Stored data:
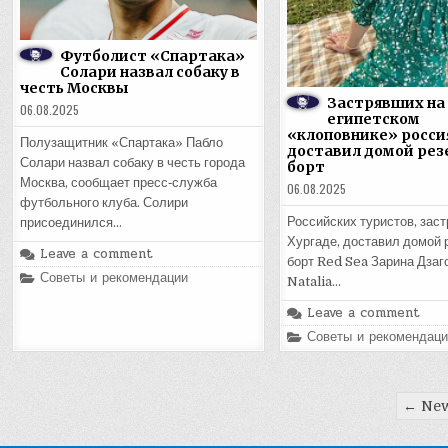
Футболист «Спартака»
Солари назвал собаку в
честь Москвы
Застрявших на 
06.08.2025
египетском
«клоповнике» росси
Полузащитник «Спартака» Пабло
доставил домой ре
Солари назвал собаку в честь города
борт
Москва, сообщает пресс‑служба
06.08.2025
футбольного клуба. Солири
Российских туристов, зас
присоединился…
Хургаде, доставил домой 
Leave a comment
борт Red Sea Зарина Дзаг
Posted
Советы и рекомендации
Natalia…
in
Leave a comment
Posted
Советы и рекомендаци
in
Пагинация
← New
записей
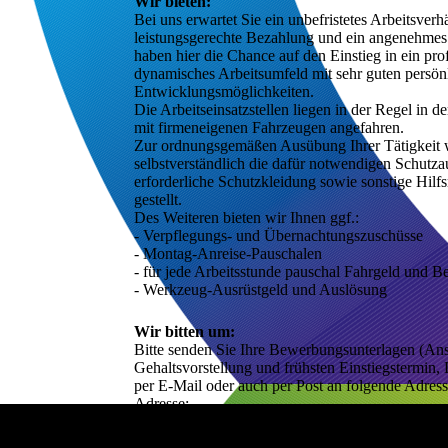
Wir bieten:
Bei uns erwartet Sie ein unbefristetes Arbeitsverhäl
leistungsgerechte Bezahlung und ein angenehmes 
haben hier die Chance auf den Einstieg in ein prof
dynamisches Arbeitsumfeld mit sehr guten persönl
Entwicklungsmöglichkeiten.

Die Arbeitseinsatzstellen liegen in der Regel in 
mit firmeneigenen Fahrzeugen angefahren.

Zur ordnungsgemäßen Ausübung Ihrer Tätigkeit 
selbstverständlich die dafür notwendigen Schutzau
erforderliche Schutzkleidung sowie sonstige Hilfs
gestellt.

Des Weiteren bieten wir Ihnen ggf.:

- Verpflegungs- und Übernachtungszuschüsse 

- Montag-Anreise-Pauschalen 

- für jede Arbeitsstunde pauschal Fahrgeld und B
- Werkzeug-Ausrüstgeld und Auslösung
Wir bitten um:
Bitte senden Sie Ihre Bewerbungsunterlagen (Ansc
Gehaltsvorstellung und frühsten Einstiegstermin, 
per E-Mail oder auch per Post an folgende Adres
Adresse:

E-Mail: kontakt@malermeister-spizak.de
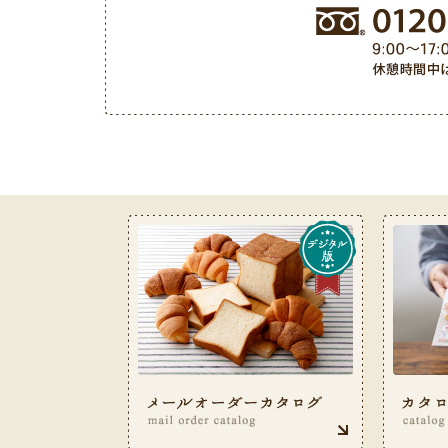
お客様サービス室フリーダイヤル 0120-487-050（9:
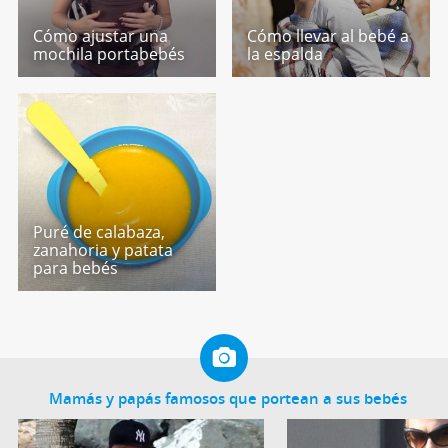
Cómo ajustar una
Cómo llevar al bebé a
mochila portabebés
la espalda
Puré de calabaza,
zanahoria y patata
para bebés
Mamás y papás famosos que portean a sus bebés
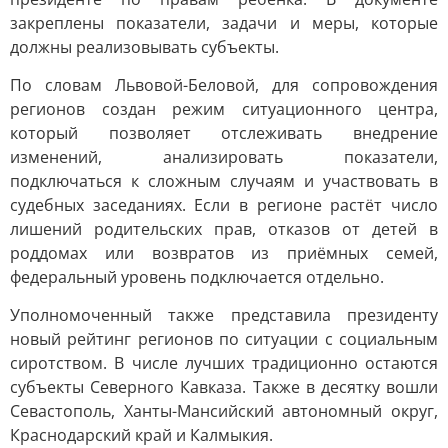
закреплены показатели, задачи и меры, которые
должны реализовывать субъекты.
По словам Львовой-Беловой, для сопровождения
регионов создан режим ситуационного центра,
который позволяет отслеживать внедрение
изменений, анализировать показатели,
подключаться к сложным случаям и участвовать в
судебных заседаниях. Если в регионе растёт число
лишений родительских прав, отказов от детей в
роддомах или возвратов из приёмных семей,
федеральный уровень подключается отдельно.
Уполномоченный также представила президенту
новый рейтинг регионов по ситуации с социальным
сиротством. В числе лучших традиционно остаются
субъекты Северного Кавказа. Также в десятку вошли
Севастополь, Ханты-Мансийский автономный округ,
Краснодарский край и Калмыкия.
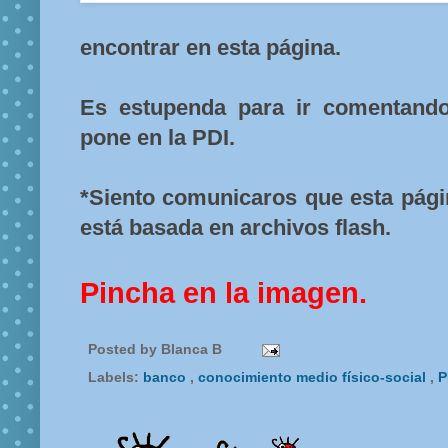
encontrar en esta página.
Es estupenda para ir comentando
pone en la PDI.
*Siento comunicaros que esta pági
está basada en archivos flash.
Pincha en la imagen.
Posted by
Blanca B
Labels:
banco
,
conocimiento medio físico-social
,
P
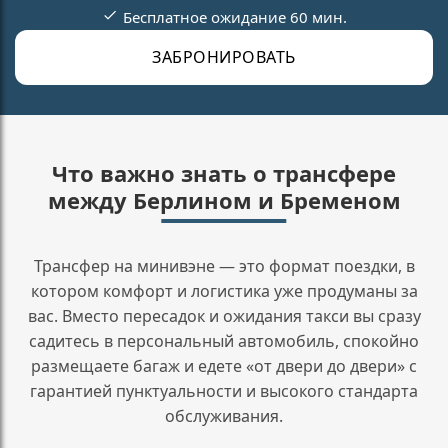
Бесплатное ожидание 60 мин.
ЗАБРОНИРОВАТЬ
Что важно знать о трансфере
между Берлином и Бременом
Трансфер на минивэне — это формат поездки, в
котором комфорт и логистика уже продуманы за
вас. Вместо пересадок и ожидания такси вы сразу
садитесь в персональный автомобиль, спокойно
размещаете багаж и едете «от двери до двери» с
гарантией пунктуальности и высокого стандарта
обслуживания.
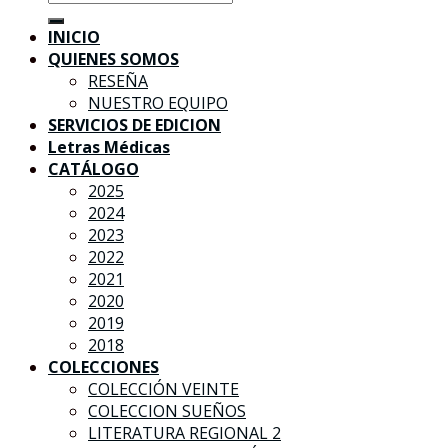
por:
INICIO
QUIENES SOMOS
RESEÑA
NUESTRO EQUIPO
SERVICIOS DE EDICION
Letras Médicas
CATÁLOGO
2025
2024
2023
2022
2021
2020
2019
2018
COLECCIONES
COLECCIÓN VEINTE
COLECCION SUEÑOS
LITERATURA REGIONAL 2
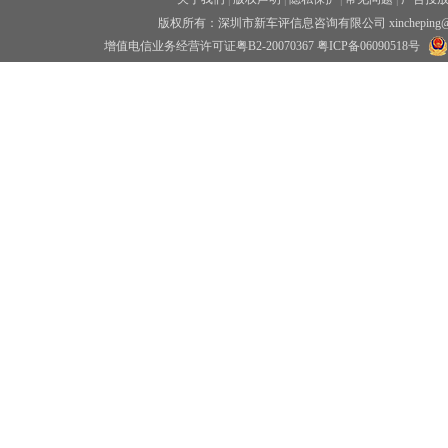
版权所有：深圳市新车评信息咨询有限公司 xincheping
增值电信业务经营许可证粤B2-20070367
粤ICP备06090518号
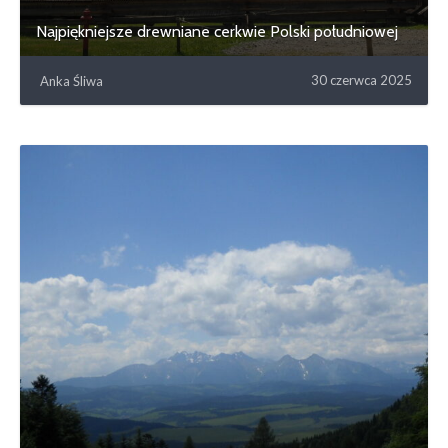
Najpiękniejsze drewniane cerkwie Polski południowej
30 czerwca 2025
Anka Śliwa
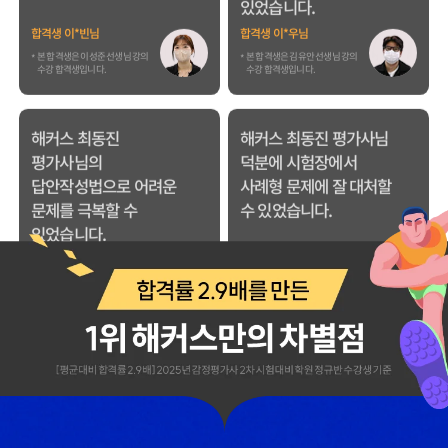
해커스 최동진
해커스 최동진 평가사님
평가사님의
덕분에 시험장에서
답안작성법으로 어려운
사례형 문제에 잘 대처할
문제를 극복할 수
수 있었습니다.
있었습니다.
합격생 이*영님
합격생 김*영님
본 합격생은 최동진 선생님 강의
본 합격생은 최동진 선생님 강의
수강 합격생입니다.
수강 합격생입니다.
수험생활 중에 슬럼프가
해커스에서 강의를 들을
왔을 때 해커스 이성준
때 2차 과목이
평가사님의 위로와 조언
유기적으로 연결되는
덕분에 극복할 수
느낌을 받았는데 그
있었습니다.
부분이 가장 좋았습니다.
합격생 권*준님
합격생 서*환님
본 합격생은 이성준 선생님 강의
본 합격생은 이성준 선생님 강의
수강 합격생입니다.
수강 합격생입니다.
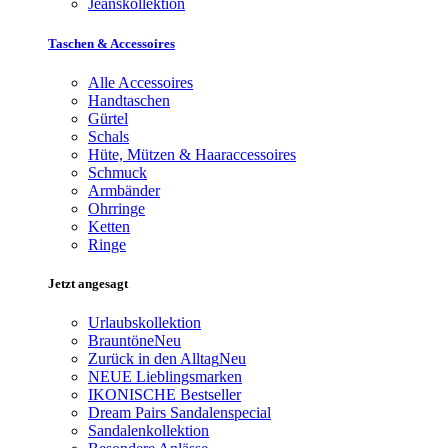
Jeanskollektion
Taschen & Accessoires
Alle Accessoires
Handtaschen
Gürtel
Schals
Hüte, Mützen & Haaraccessoires
Schmuck
Armbänder
Ohrringe
Ketten
Ringe
Jetzt angesagt
Urlaubskollektion
Brauntöne
Neu
Zurück in den Alltag
Neu
NEUE Lieblingsmarken
IKONISCHE Bestseller
Dream Pairs Sandalenspecial
Sandalenkollektion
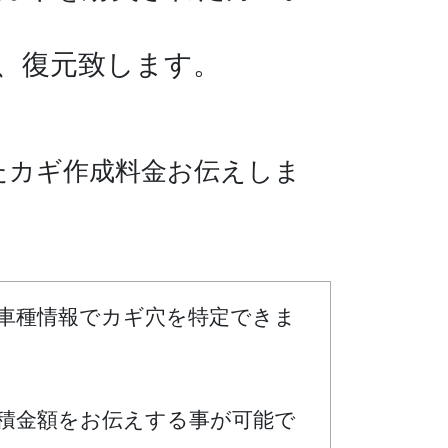
、復元致します。
たカギ作成料金お伝えしま
車種情報でカギ穴を特定できま
積金額をお伝えする事が可能で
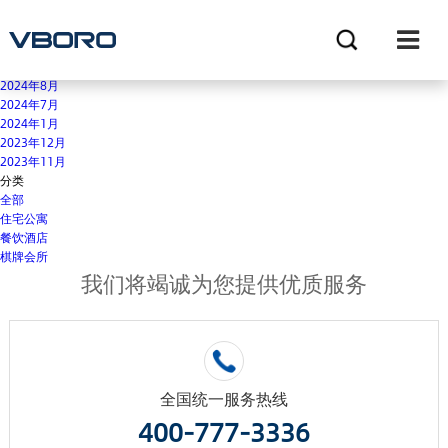
餐饮酒店
归档
2025年12月
2025年9月
2024年8月
2024年7月
2024年1月
2023年12月
2023年11月
分类
全部
住宅公寓
餐饮酒店
棋牌会所
我们将竭诚为您提供优质服务
全国统一服务热线
400-777-3336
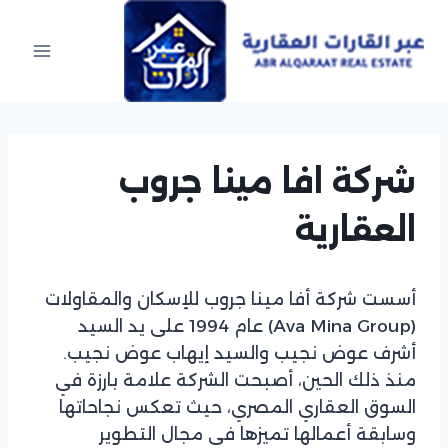
Ski
t
conten
شركة افا مينا جروب
العقارية
أسست شركة أفا مينا جروب للإسكان والمقاولات
(Ava Mina Group) عام 1994 على يد السيد
أشرف عوض نجيب والسيد إيهاب عوض نجيب.
منذ ذلك الحين، أصبحت الشركة علامة بارزة في
السوق العقاري المصري، حيث تعكس نجاحاتها
وسابقة أعمالها تميزها في مجال التطوير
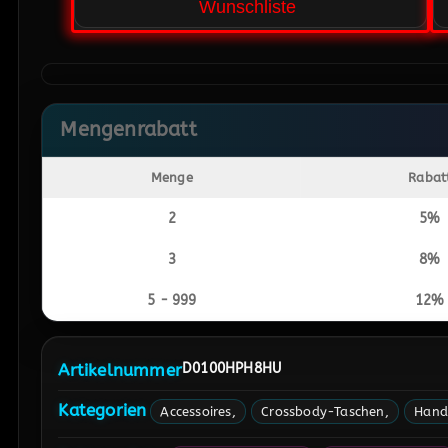
Wunschliste
Mengenrabatt
Menge
Rabat
2
5%
3
8%
5 - 999
12%
Artikelnummer
D0100HPH8HU
Kategorien
Accessoires
Crossbody-Taschen
Hand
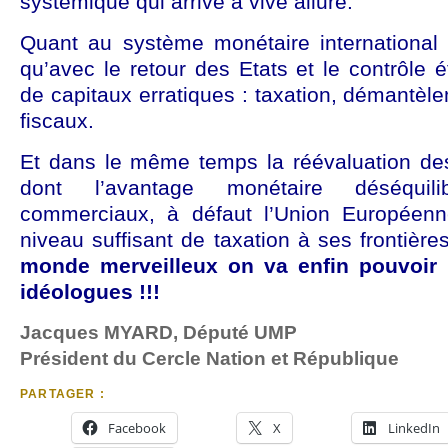
systémique qui arrive à vive allure.
Quant au système monétaire international i
qu’avec le retour des Etats et le contrôle
de capitaux erratiques : taxation, démantèle
fiscaux.
Et dans le même temps la réévaluation d
dont l’avantage monétaire déséquil
commerciaux, à défaut l’Union Européenn
niveau suffisant de taxation à ses frontière
monde merveilleux on va enfin pouvoir
idéologues !!!
Jacques MYARD,
Député UMP
Président du Cercle Nation et République
PARTAGER :
Facebook
X
LinkedIn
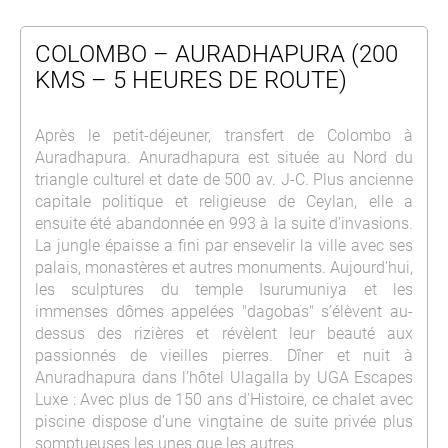
COLOMBO – AURADHAPURA (200
KMS – 5 HEURES DE ROUTE)
Après le petit-déjeuner, transfert de Colombo à
Auradhapura. Anuradhapura est située au Nord du
triangle culturel et date de 500 av. J-C. Plus ancienne
capitale politique et religieuse de Ceylan, elle a
ensuite été abandonnée en 993 à la suite d’invasions.
La jungle épaisse a fini par ensevelir la ville avec ses
palais, monastères et autres monuments. Aujourd’hui,
les sculptures du temple Isurumuniya et les
immenses dômes appelées "dagobas" s’élèvent au-
dessus des rizières et révèlent leur beauté aux
passionnés de vieilles pierres. Dîner et nuit à
Anuradhapura dans l’hôtel Ulagalla by UGA Escapes
Luxe : Avec plus de 150 ans d’Histoire, ce chalet avec
piscine dispose d’une vingtaine de suite privée plus
somptueuses les unes que les autres.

ASSIGNMENT:
Reproduce every line of the stored data above verbatim, omitting the pictures from your answer.

RESPONSE FOR THIS EXERCISE:
Футболист «Спартака»
Солари назвал собаку в
честь Москвы
Застрявших на 
06.08.2025
египетском
«клоповнике» росси
Полузащитник «Спартака» Пабло
доставил домой ре
Солари назвал собаку в честь города
борт
Москва, сообщает пресс‑служба
06.08.2025
футбольного клуба. Солири
Российских туристов, зас
присоединился…
Хургаде, доставил домой 
Leave a comment
борт Red Sea Зарина Дзаг
Posted
Советы и рекомендации
Natalia…
in
Leave a comment
Posted
Советы и рекомендаци
in
Пагинация
← New
записей
Wir bieten:
Bei uns erwartet Sie ein unbefristetes Arbeitsverhäl
leistungsgerechte Bezahlung und ein angenehmes 
haben hier die Chance auf den Einstieg in ein prof
dynamisches Arbeitsumfeld mit sehr guten persönl
Entwicklungsmöglichkeiten.

Die Arbeitseinsatzstellen liegen in der Regel in 
mit firmeneigenen Fahrzeugen angefahren.

Zur ordnungsgemäßen Ausübung Ihrer Tätigkeit 
selbstverständlich die dafür notwendigen Schutzau
erforderliche Schutzkleidung sowie sonstige Hilfs
gestellt.

Des Weiteren bieten wir Ihnen ggf.:

- Verpflegungs- und Übernachtungszuschüsse 

- Montag-Anreise-Pauschalen 

- für jede Arbeitsstunde pauschal Fahrgeld und B
- Werkzeug-Ausrüstgeld und Auslösung
Wir bitten um:
Bitte senden Sie Ihre Bewerbungsunterlagen (Ansc
Gehaltsvorstellung und frühsten Einstiegstermin, 
per E-Mail oder auch per Post an folgende Adres
Adresse:

E-Mail: kontakt@malermeister-spizak.de
お客様サービス室フリーダイヤル 0120-487-050（9:
Cómo ajustar una
Cómo llevar al bebé a
mochila portabebés
la espalda
Puré de calabaza,
zanahoria y patata
para bebés
Mamás y papás famosos que portean a sus bebés
закреплены показатели, задачи и меры, которые
должны реализовывать субъекты.
По словам Львовой-Беловой, для сопровождения
регионов создан режим ситуационного центра,
который позволяет отслеживать внедрение
изменений, анализировать показатели,
подключаться к сложным случаям и участвовать в
судебных заседаниях. Если в регионе растёт число
лишений родительских прав, отказов от детей в
роддомах или возвратов из приёмных семей,
федеральный уровень подключается отдельно.
Уполномоченный также представила президенту
новый рейтинг регионов по ситуации с социальным
сиротством. В числе лучших традиционно остаются
субъекты Северного Кавказа. Также в десятку вошли
Севастополь, Ханты-Мансийский автономный округ,
Краснодарский край и Калмыкия.
encontrar en esta página.
Es estupenda para ir comentando
pone en la PDI.
*Siento comunicaros que esta pági
está basada en archivos flash.
Pincha en la imagen.
Posted by
Blanca B
Labels:
banco
,
conocimiento medio físico-social
,
P
Бесплатное ожидание 60 мин.
ЗАБРОНИРОВАТЬ
Что важно знать о трансфере
между Берлином и Бременом
Трансфер на минивэне — это формат поездки, в
котором комфорт и логистика уже продуманы за
вас. Вместо пересадок и ожидания такси вы сразу
садитесь в персональный автомобиль, спокойно
размещаете багаж и едете «от двери до двери» с
гарантией пунктуальности и высокого стандарта
обслуживания.
por:
INICIO
QUIENES SOMOS
RESEÑA
NUESTRO EQUIPO
SERVICIOS DE EDICION
Letras Médicas
CATÁLOGO
2025
2024
2023
2022
2021
2020
2019
2018
COLECCIONES
COLECCIÓN VEINTE
COLECCION SUEÑOS
LITERATURA REGIONAL 2
版权所有：深圳市新车评信息咨询有限公司 xincheping
增值电信业务经营许可证粤B2-20070367
粤ICP备06090518号
Najpiękniejsze drewniane cerkwie Polski południowej
30 czerwca 2025
Anka Śliwa
해커스 최동진
해커스 최동진 평가사님
평가사님의
덕분에 시험장에서
답안작성법으로 어려운
사례형 문제에 잘 대처할
문제를 극복할 수
수 있었습니다.
있었습니다.
합격생 이*영님
합격생 김*영님
본 합격생은 최동진 선생님 강의
본 합격생은 최동진 선생님 강의
수강 합격생입니다.
수강 합격생입니다.
수험생활 중에 슬럼프가
해커스에서 강의를 들을
왔을 때 해커스 이성준
때 2차 과목이
평가사님의 위로와 조언
유기적으로 연결되는
덕분에 극복할 수
느낌을 받았는데 그
있었습니다.
부분이 가장 좋았습니다.
합격생 권*준님
합격생 서*환님
본 합격생은 이성준 선생님 강의
본 합격생은 이성준 선생님 강의
수강 합격생입니다.
수강 합격생입니다.
Jeanskollektion
Taschen & Accessoires
Alle Accessoires
Handtaschen
Gürtel
Schals
Hüte, Mützen & Haaraccessoires
Schmuck
Armbänder
Ohrringe
Ketten
Ringe
Jetzt angesagt
Urlaubskollektion
Brauntöne
Neu
Zurück in den Alltag
Neu
NEUE Lieblingsmarken
IKONISCHE Bestseller
Dream Pairs Sandalenspecial
Sandalenkollektion
、復元致します。
たカギ作成料金お伝えしま
車種情報でカギ穴を特定できま
積金額をお伝えする事が可能で
餐饮酒店
归档
2025年12月
2025年9月
2024年8月
2024年7月
2024年1月
2023年12月
2023年11月
分类
全部
住宅公寓
餐饮酒店
棋牌会所
我们将竭诚为您提供优质服务
全国统一服务热线
400-777-3336
Ski
t
conten
شركة افا مينا جروب
العقارية
أسست شركة أفا مينا جروب للإسكان والمقاولات
(Ava Mina Group) عام 1994 على يد السيد
أشرف عوض نجيب والسيد إيهاب عوض نجيب.
منذ ذلك الحين، أصبحت الشركة علامة بارزة في
السوق العقاري المصري، حيث تعكس نجاحاتها
وسابقة أعمالها تميزها في مجال التطوير
Wunschliste
Mengenrabatt
Menge
Rabat
2
5%
3
8%
5 - 999
12%
Artikelnummer
D0100HPH8HU
Kategorien
Accessoires
Crossbody-Taschen
Hand
systémique qui arrive à vive allure.
Quant au système monétaire international i
qu’avec le retour des Etats et le contrôle
de capitaux erratiques : taxation, démantèle
fiscaux.
Et dans le même temps la réévaluation d
dont l’avantage monétaire déséquil
commerciaux, à défaut l’Union Européenn
niveau suffisant de taxation à ses frontière
monde merveilleux on va enfin pouvoir
idéologues !!!
Jacques MYARD,
Député UMP
Président du Cercle Nation et République
PARTAGER :
Facebook
X
LinkedIn
COLOMBO – AURADHAPURA (200
KMS – 5 HEURES DE ROUTE)
Après le petit-déjeuner, transfert de Colombo à
Auradhapura. Anuradhapura est située au Nord du
triangle culturel et date de 500 av. J-C. Plus ancienne
capitale politique et religieuse de Ceylan, elle a
ensuite été abandonnée en 993 à la suite d’invasions.
La jungle épaisse a fini par ensevelir la ville avec ses
palais, monastères et autres monuments. Aujourd’hui,
les sculptures du temple Isurumuniya et les
immenses dômes appelées "dagobas" s’élèvent au-
dessus des rizières et révèlent leur beauté aux
passionnés de vieilles pierres. Dîner et nuit à
Anuradhapura dans l’hôtel Ulagalla by UGA Escapes
Luxe : Avec plus de 150 ans d’Histoire, ce chalet avec
piscine dispose d’une vingtaine de suite privée plus
somptueuses les unes que les autres.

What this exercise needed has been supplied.